The proportion of participants with 2 positive test results was significantly higher among those with fever (2.5%) than those without fever (0.05%; p<0.01). The proportion of participants with 1 positive test result was not significantly different among those with fever (1.2%) and those without fever (0.36%; p = 0.25) (Appendix Table 1). These findings, validated by the neutralizing antibody assay, indicated that 2 positive test results accurately identified seropositive participants. The proportion of participants that tested positive by both tests was 0.1% in Tokyo, 0.17% in Osaka, and 0.03% in Miyagi. The ratios of seroprevalence to cumulative incidence were 2.6 in Tokyo, 8.3 in Osaka, and 8.7 in Miyagi. Seropositivity rates were highest among participants 20–39 years of age.

Conclusions

The US Centers for Disease Control and Prevention suggests using an orthogonal testing algorithm, which considers the results of 2 independent antibody tests, in settings with low SARS-CoV-2 prevalence (7). Some surveys in high SARS-CoV-2 prevalence areas such as Spain (8), China (9), and Geneva, Switzerland (10) have not adopted this approach. We believe an orthogonal testing algorithm, such as the one used in this study, would be particularly valuable in our low prevalence setting. The 8 specimens that tested positive by both commercial antibody assays were confirmed to have neutralizing activity against SARS-CoV-2 with a neutralizing antibody assay. These results support our use of the neutralizing assay to confirm the validity of the commercial tests. Any 2 commercial tests with high sensitivity and specificity would be appropriate to use in this orthogonal testing strategy.

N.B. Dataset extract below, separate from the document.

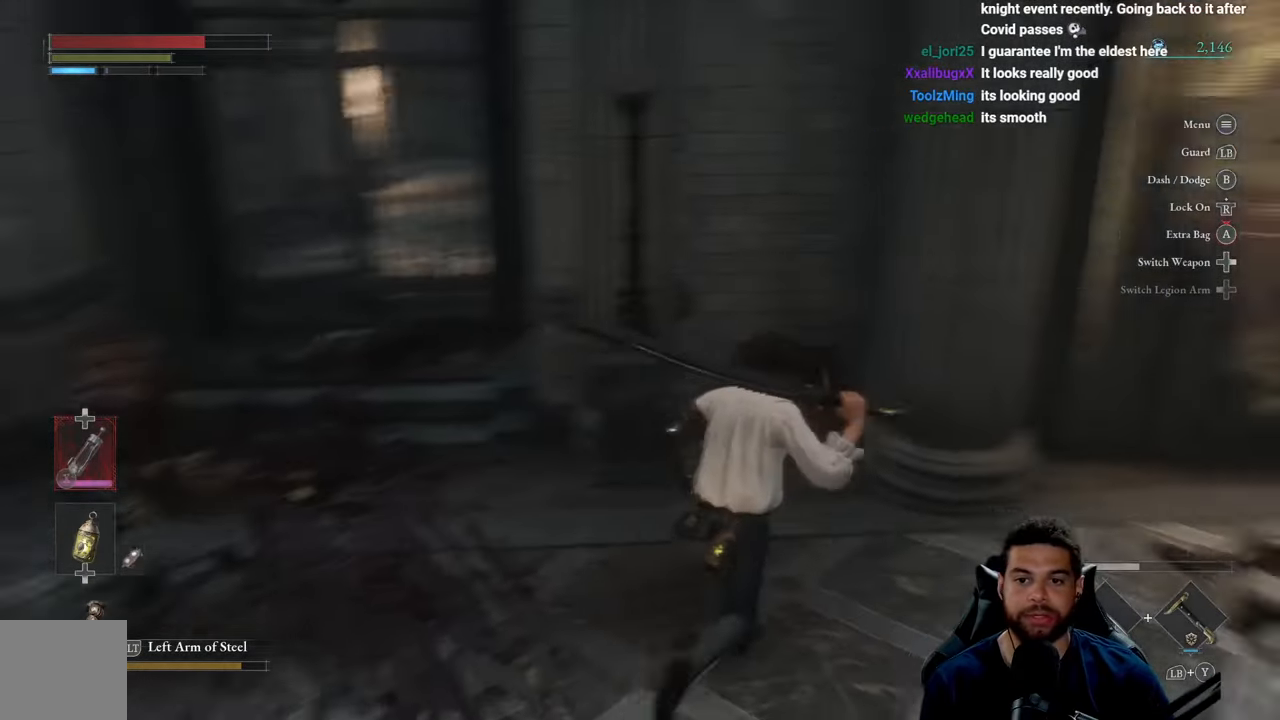
{"buttons": ["B"], "left_stick": "up-right", "right_stick": "center", "events": [[217, "right_stick", "center"], [300, "B", "down"]]}
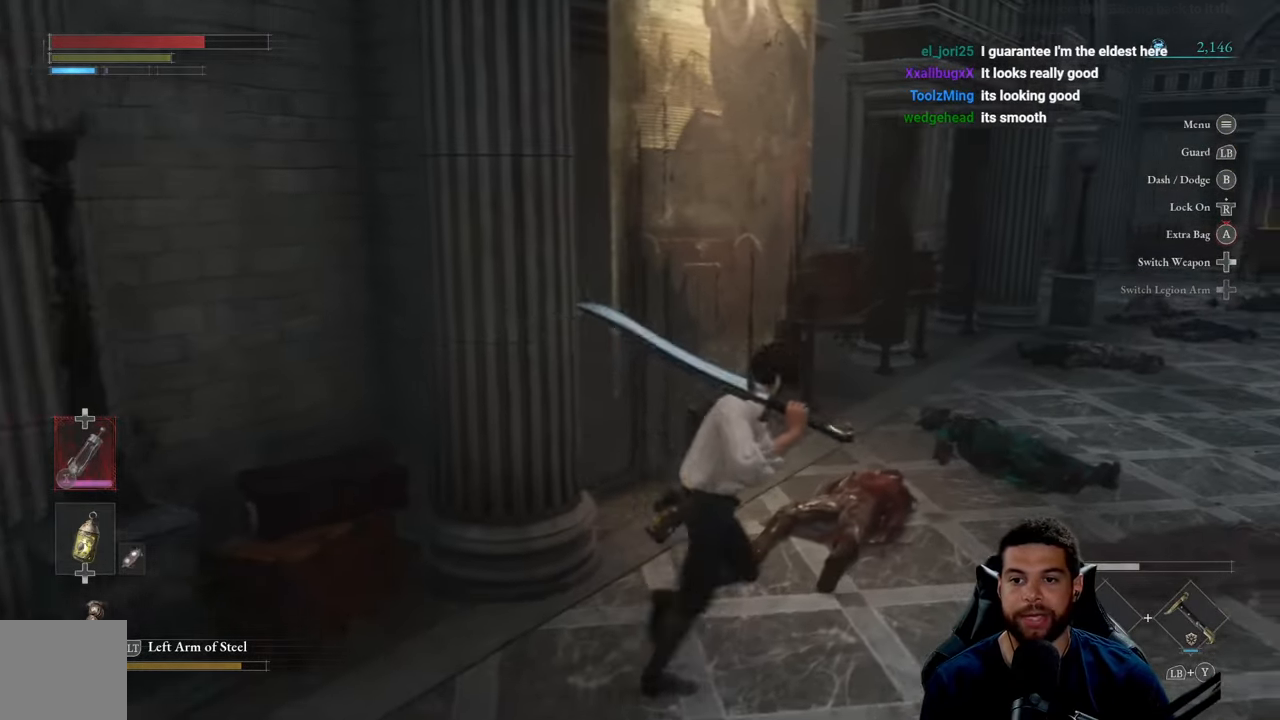
{"buttons": ["B"], "left_stick": "up-right", "right_stick": "right", "events": [[184, "right_stick", "right"]]}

Our prefecture-level seroprevalence:cumulative case detection ratios (2.6–8.7) resemble those of the United States, which are ≈10 (11), and are lower than those of Switzerland (≈20–50) (10). These results indicate that Japan has monitored the pandemic as accurately as have other countries.

This study has several limitations. First, participant selection in Osaka was based on a volunteer population (i.e., users of a particular smartphone application) rather than the general community. In addition, the prefectures of Tokyo and Miyagi excluded otherwise eligible participants with temperatures ≥37.5°C. As a result, Osaka had the highest proportion of participants with fevers at the time of the survey and the highest seroprevalence. These factors might have introduced participation bias, skewing the results. Another limitation is that Tokyo had the lowest participation of participants 20–29 years of age. Because seroprevalences were higher in younger age groups, this sampling distribution might have reduced the seropositivity rate and prevalence:cumulative incidence ratio found in Tokyo. Furthermore, this study did not include participants <20 years of age. Although patients <20 years of age make up <10% of COVID-19 cases (1), excluding these patients might lead to an overestimation of SARS-CoV-2 infection prevalence. Finally, antibodies against SARS-CoV-2 might disappear after 60 days (12); however, the elapsed time might not affect levels of nucleocapsid protein antibody (13). Further studies on antibody levels after disease onset and recovery are essential for monitoring the course of infections.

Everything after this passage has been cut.